The western group consists of the Kühnauer Park, the Georgium, and the Beckerbruch. The Kühnauer Park, on the southern shore of the Kühnauersee, is a narrow elongated garden laid out in 1805 with views over the lake and its islands. Its orchards and vineyard have been partially restored. The main viewpoint is the Vineyard House, an Italianate classical building of 1818-20. Other buildings are the neoclassical Schloss Kühnau (c . 1780) and the Romano-Byzantine Church (1828-30). The Georgium or Georgengarten is a small neoclassical country house surrounded by a garden of 21.3 ha in the English style.

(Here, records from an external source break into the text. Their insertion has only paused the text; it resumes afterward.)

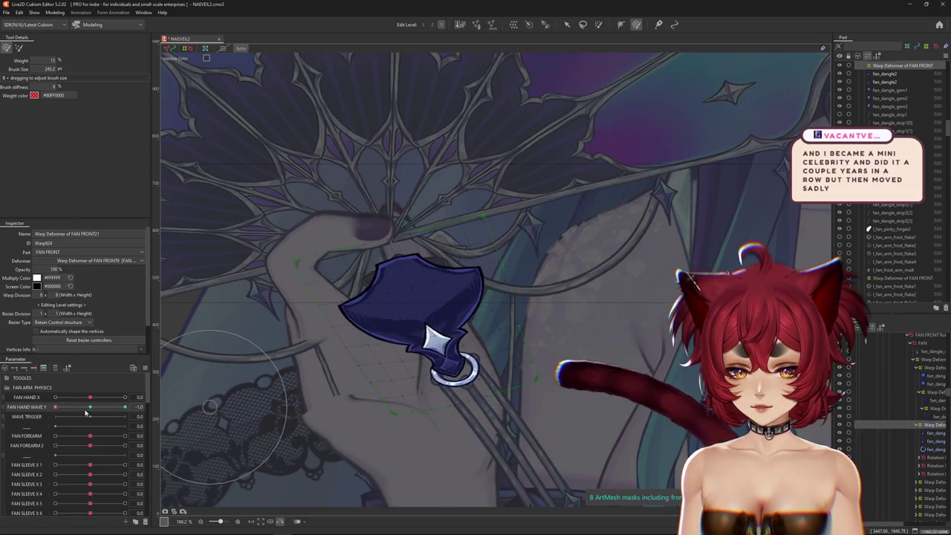
mouse_move(55, 408)
left_mouse_down()
mouse_move(440, 379)
mouse_move(397, 288)
left_mouse_up()
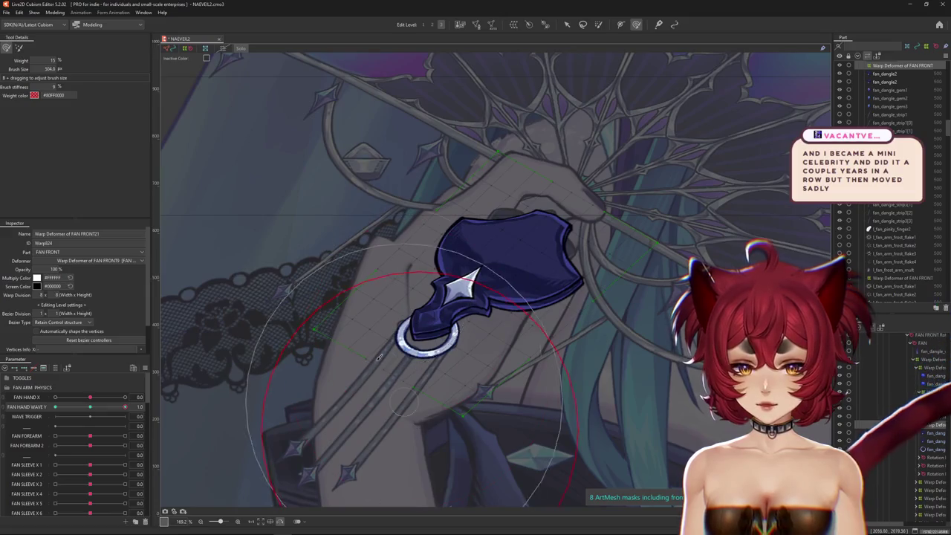
Step: Reshape the jewel's warp deformer for the 1.0 pose and scrub FAN HAND WAVE Y to check
mouse_move(369, 356)
left_mouse_down()
mouse_move(428, 348)
mouse_move(390, 343)
left_mouse_up()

The garden contains a number of buildings and monuments, including the Roman Ruin and an open rotunda temple. The adjacent area of the Beckenbruch was left relatively untouched as a landscape of marsh and meadows, with a few statues and small structures inserted into it. It is designed so as to merge gradually into the Georgengarten. The central group is made up of the Luisium, the Sieglitzer Berg, the Tiergarten (part), and the villages of Mildensee and Waldersee. A wetland to the north-east of Dessau forms part of this group. The area of meadows in the bend of the Mulde was originally part of the system of dykes surrounding Dessau, laid out as garden scenery; it is now the Schillerpark.